See linkml/linkml-project-cookiecutter for more docs.

Step 4: Setup the LinkML project

Optionally set project generation environment variables (see gen-doc --help and gen-project --help):

export LINKML_COOKIECUTTER_GEN_DOC_ARGS=--no-mergeimports      # example
export LINKML_COOKIECUTTER_GEN_PROJECT_ARGS=--no-mergeimports  # example

Change to the folder your generated project is in

cd my-awesome-schema  # using the folder example above
make setup

Step 5: Edit the schema

Edit the schema (the .yaml file) in the linkml-projects/my-awesome-schema/src/my_awesome_schema/schema folder

nano src/my_awesome_schema/schema/my_awesome_schema.yaml

Step 6: Validate the schema

make test

Step 7: Auto-generate your documentation locally.

LinkML generates schema documenation automatically.
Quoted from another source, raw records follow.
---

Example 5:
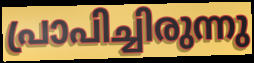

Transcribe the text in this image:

പ്രാപിച്ചിരുന്നു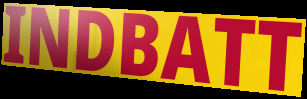
INDBATTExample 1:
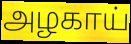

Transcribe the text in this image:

அழகாய்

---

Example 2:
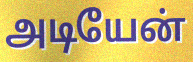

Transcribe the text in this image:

அடியேன்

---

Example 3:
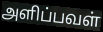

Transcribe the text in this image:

அளிப்பவள்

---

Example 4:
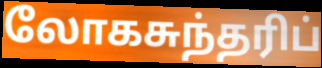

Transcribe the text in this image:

லோகசுந்தரிப்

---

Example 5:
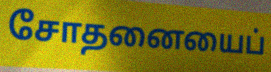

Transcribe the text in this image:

சோதனையைப்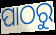
ପାଠରୁ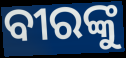
ବୀରଙ୍କୁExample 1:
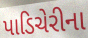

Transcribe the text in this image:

પાડિચેરીના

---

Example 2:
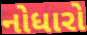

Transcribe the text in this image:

નોધારો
Step 7 here, allows you to preview the documentation that LinkML generates before pushing to GitHub. Note, this template comes with GitHub Actions that autogenerate this documentation on release of your schema repository at a URL like this one: https://my-user-or-organization.github.io/my-awesome-schema/

make serve

Step 8: Create a github project

8a: Go to https://github.com/new and follow the instructions, being sure to NOT add a README or .gitignore file (this cookiecutter template will take care of this for you)
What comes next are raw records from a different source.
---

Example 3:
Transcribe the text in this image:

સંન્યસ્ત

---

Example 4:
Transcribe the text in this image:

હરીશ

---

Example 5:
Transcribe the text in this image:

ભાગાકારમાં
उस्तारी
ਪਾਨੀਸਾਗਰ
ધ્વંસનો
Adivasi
8b: Add the remote to your local git repository`

git remote add origin https://github.com/my-user-or-organization/my-awesome-schema.git
git branch -M main
git push -u origin main

Step 9: Deploy documentation

make deploy

Step 10: Register the schema

See How to register a schema

Keeping your project up to date

In order to be up-to-date with the template, first check if there is a mismatch between the project's boilerplate code and the template by running:

poetry shell
cruft check

This indicates if there is a difference between the current project's boilerplate code and the latest version of the project template. If the project is up-to-date with the template:

SUCCESS: Good work! Project's cruft is up to date and as clean as possible :).
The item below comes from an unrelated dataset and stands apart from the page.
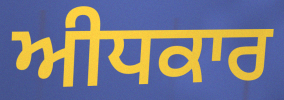
ਅੀਧਕਾਰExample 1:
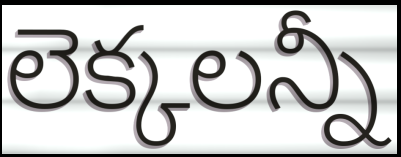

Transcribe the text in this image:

Otherwise, it will indicate that the project's boilerplate code is not up-to-date by the following:

FAILURE: Project's cruft is out of date! Run `cruft update` to clean this mess up.

For viewing the difference, run cruft diff. This shows the difference between the project's boilerplate code and the template's latest version.

After running cruft update, the project's boilerplate code will be updated to the latest version of the template.